TASK REQUIREMENTS: Give back all the data below exactly as it is shown.

(Source texts of formatted documents)
=-=-=-=-=

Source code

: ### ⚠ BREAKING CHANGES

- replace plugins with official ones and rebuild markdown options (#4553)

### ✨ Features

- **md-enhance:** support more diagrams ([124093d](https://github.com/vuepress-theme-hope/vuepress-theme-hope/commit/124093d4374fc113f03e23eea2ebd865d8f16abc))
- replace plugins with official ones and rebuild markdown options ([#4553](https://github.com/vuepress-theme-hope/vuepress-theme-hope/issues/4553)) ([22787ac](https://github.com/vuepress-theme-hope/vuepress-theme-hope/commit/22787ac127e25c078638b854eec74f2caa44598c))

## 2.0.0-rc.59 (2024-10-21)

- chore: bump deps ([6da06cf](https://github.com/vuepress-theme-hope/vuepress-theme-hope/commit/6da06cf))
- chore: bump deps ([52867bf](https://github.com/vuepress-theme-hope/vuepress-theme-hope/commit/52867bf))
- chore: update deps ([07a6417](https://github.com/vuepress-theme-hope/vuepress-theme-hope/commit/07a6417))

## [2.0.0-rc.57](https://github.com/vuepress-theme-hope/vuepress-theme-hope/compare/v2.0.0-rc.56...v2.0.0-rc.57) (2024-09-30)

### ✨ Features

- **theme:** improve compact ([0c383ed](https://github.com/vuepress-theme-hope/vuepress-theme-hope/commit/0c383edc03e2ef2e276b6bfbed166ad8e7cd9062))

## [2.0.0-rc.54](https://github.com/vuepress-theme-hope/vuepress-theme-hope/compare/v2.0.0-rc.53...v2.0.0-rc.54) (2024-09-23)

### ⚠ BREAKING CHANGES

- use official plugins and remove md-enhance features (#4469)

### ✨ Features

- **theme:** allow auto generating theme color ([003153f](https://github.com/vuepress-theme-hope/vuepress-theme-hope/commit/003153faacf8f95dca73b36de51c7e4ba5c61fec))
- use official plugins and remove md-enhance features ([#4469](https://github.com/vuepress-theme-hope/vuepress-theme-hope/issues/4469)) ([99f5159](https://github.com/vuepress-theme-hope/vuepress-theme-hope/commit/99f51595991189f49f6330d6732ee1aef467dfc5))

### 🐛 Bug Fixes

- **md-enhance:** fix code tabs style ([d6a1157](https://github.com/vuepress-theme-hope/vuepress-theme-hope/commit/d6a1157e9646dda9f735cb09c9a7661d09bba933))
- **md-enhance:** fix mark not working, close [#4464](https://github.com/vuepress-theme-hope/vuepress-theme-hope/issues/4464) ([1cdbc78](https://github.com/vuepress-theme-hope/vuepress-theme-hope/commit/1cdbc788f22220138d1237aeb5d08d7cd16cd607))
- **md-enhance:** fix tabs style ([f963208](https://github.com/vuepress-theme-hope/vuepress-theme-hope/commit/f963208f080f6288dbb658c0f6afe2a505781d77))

=-=-=-=-=

TASK SOLUTION:
Source code

: ### ⚠ BREAKING CHANGES

- replace plugins with official ones and rebuild markdown options (#4553)

### ✨ Features

- **md-enhance:** support more diagrams ([124093d](https://github.com/vuepress-theme-hope/vuepress-theme-hope/commit/124093d4374fc113f03e23eea2ebd865d8f16abc))
- replace plugins with official ones and rebuild markdown options ([#4553](https://github.com/vuepress-theme-hope/vuepress-theme-hope/issues/4553)) ([22787ac](https://github.com/vuepress-theme-hope/vuepress-theme-hope/commit/22787ac127e25c078638b854eec74f2caa44598c))

## 2.0.0-rc.59 (2024-10-21)

- chore: bump deps ([6da06cf](https://github.com/vuepress-theme-hope/vuepress-theme-hope/commit/6da06cf))
- chore: bump deps ([52867bf](https://github.com/vuepress-theme-hope/vuepress-theme-hope/commit/52867bf))
- chore: update deps ([07a6417](https://github.com/vuepress-theme-hope/vuepress-theme-hope/commit/07a6417))

## [2.0.0-rc.57](https://github.com/vuepress-theme-hope/vuepress-theme-hope/compare/v2.0.0-rc.56...v2.0.0-rc.57) (2024-09-30)

### ✨ Features

- **theme:** improve compact ([0c383ed](https://github.com/vuepress-theme-hope/vuepress-theme-hope/commit/0c383edc03e2ef2e276b6bfbed166ad8e7cd9062))

## [2.0.0-rc.54](https://github.com/vuepress-theme-hope/vuepress-theme-hope/compare/v2.0.0-rc.53...v2.0.0-rc.54) (2024-09-23)

### ⚠ BREAKING CHANGES

- use official plugins and remove md-enhance features (#4469)

### ✨ Features

- **theme:** allow auto generating theme color ([003153f](https://github.com/vuepress-theme-hope/vuepress-theme-hope/commit/003153faacf8f95dca73b36de51c7e4ba5c61fec))
- use official plugins and remove md-enhance features ([#4469](https://github.com/vuepress-theme-hope/vuepress-theme-hope/issues/4469)) ([99f5159](https://github.com/vuepress-theme-hope/vuepress-theme-hope/commit/99f51595991189f49f6330d6732ee1aef467dfc5))

### 🐛 Bug Fixes

- **md-enhance:** fix code tabs style ([d6a1157](https://github.com/vuepress-theme-hope/vuepress-theme-hope/commit/d6a1157e9646dda9f735cb09c9a7661d09bba933))
- **md-enhance:** fix mark not working, close [#4464](https://github.com/vuepress-theme-hope/vuepress-theme-hope/issues/4464) ([1cdbc78](https://github.com/vuepress-theme-hope/vuepress-theme-hope/commit/1cdbc788f22220138d1237aeb5d08d7cd16cd607))
- **md-enhance:** fix tabs style ([f963208](https://github.com/vuepress-theme-hope/vuepress-theme-hope/commit/f963208f080f6288dbb658c0f6afe2a505781d77))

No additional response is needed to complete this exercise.